The RTCMA is a major research node of the Australian Centre for Field Robotics and one of the University’s largest commercial partnerships. The centre aims to fulfil Rio Tinto’s vision of a completely automated and remotely operated mine.
One of these visions includes a recently implemented autonomous drill rig for making blast patterns.
“We work with industry to identify a suite of problems which we attempt to tackle, as opposed to say an ARC Discovery grant where the researcher would usually define the research area,” explained centre director Steven Scheding.
“In our case, the benefit is that you get the weight of a very large company behind you, and people get that job satisfaction, if you like, of seeing their work transitioned through to a product.”

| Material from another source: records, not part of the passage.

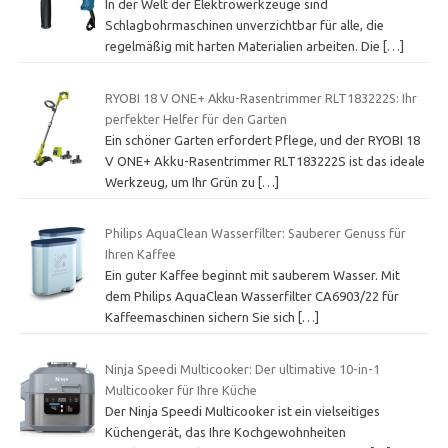
In der Welt der Elektrowerkzeuge sind
Schlagbohrmaschinen unverzichtbar für alle, die
regelmäßig mit harten Materialien arbeiten. Die
[…]
RYOBI 18 V ONE+ Akku-Rasentrimmer RLT183222S: Ihr
perfekter Helfer für den Garten
Ein schöner Garten erfordert Pflege, und der RYOBI 18
V ONE+ Akku-Rasentrimmer RLT183222S ist das ideale
Werkzeug, um Ihr Grün zu
[…]
Philips AquaClean Wasserfilter: Sauberer Genuss für
Ihren Kaffee
Ein guter Kaffee beginnt mit sauberem Wasser. Mit
dem Philips AquaClean Wasserfilter CA6903/22 für
Kaffeemaschinen sichern Sie sich
[…]
Ninja Speedi Multicooker: Der ultimative 10-in-1
Multicooker für Ihre Küche
Der Ninja Speedi Multicooker ist ein vielseitiges
Küchengerät, das Ihre Kochgewohnheiten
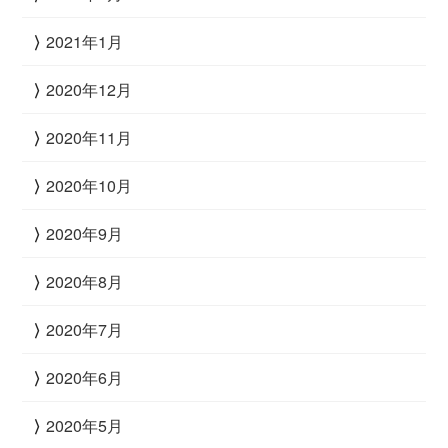
2021年1月
2020年12月
2020年11月
2020年10月
2020年9月
2020年8月
2020年7月
2020年6月
2020年5月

In terms of developing these products Dr Scheding distinguishes between where the researchers’ work ends and their commercial partners’ work begins. “If you build one it’s a prototype, if you build two it’s a product.” he said, citing a mantra he became familiar with in his post-doctoral research in the United States.
“And it’s important to make a distinction between what can be done, and then doing it all day every day on a production basis. Our job is to prove that you can do it and then Rio Tinto’s job is to productise and use it.”

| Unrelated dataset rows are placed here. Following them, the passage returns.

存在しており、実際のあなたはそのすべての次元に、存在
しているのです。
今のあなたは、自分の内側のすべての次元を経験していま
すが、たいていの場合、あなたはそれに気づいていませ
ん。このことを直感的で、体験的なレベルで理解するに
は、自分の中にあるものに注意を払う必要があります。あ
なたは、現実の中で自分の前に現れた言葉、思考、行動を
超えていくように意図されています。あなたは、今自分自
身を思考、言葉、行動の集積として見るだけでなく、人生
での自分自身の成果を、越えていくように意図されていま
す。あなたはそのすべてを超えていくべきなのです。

Sydnovate have been integral to RTCMA’s handling of the intellectual property of the products the centre creates, as well as managing ongoing legal administration.
“There’s actually quite a lot of work in just managing the intellectual property. So there’s a constant stream of information passing through different hands: us, Rio Tinto and Sydnovate.
“Plus, obviously the legal team have a lot to do with us because there are always negotiations on. And then there’s the high level ‘what is the IP strategy that Sydnovate should have with respect to us?’ question. ‘Is that aligned with Rio Tinto?’”
Like their parent centre, the ACFR, the RTCMA offer scholarships. Although these scholarships allow students to work on problems that could have a long term benefit to Rio Tinto, Scheding emphasises that their students’ research will primarily be ‘blue sky’ – research that isn’t commercially focused.
“We’re not forcing you to think on a day to day basis about Rio Tinto’s problems. That’s more the job of the staff here. The students get to do an interesting project that’s not necessarily guided by a specific applied problem.”
Another benefit of this sort of centre for students, Scheding explained, is access to technical support. “Half of the staff here are researchers and half are technical. That, inside the University, is a very unusual breakdown. We have a lot of support in terms of building things, writing software, even running experiments out in the field that you just wouldn’t get otherwise.
And access to state of the art gear: “We have sensors that cost a quarter of a million dollars. You wouldn’t get access to that in a normal research group that was not funded the way we are.”
“And then the last benefit is exposure to industry. Quite a lot of our people, both staff and students, have ended up employed by Rio Tinto. What could be better training?”
But for Scheding, a major reason he enjoys working with this industry is the effect his research has on Australia’s economy.
“It’s one of the few places where we can honestly say that the work that’s done here can affect Australia’s bottom line.
“So if we can work with the mining industry, with one of the biggest players, make it more efficient, therefore more productive, you can quite literally say you’ve affected the gross domestic product of the entire country.”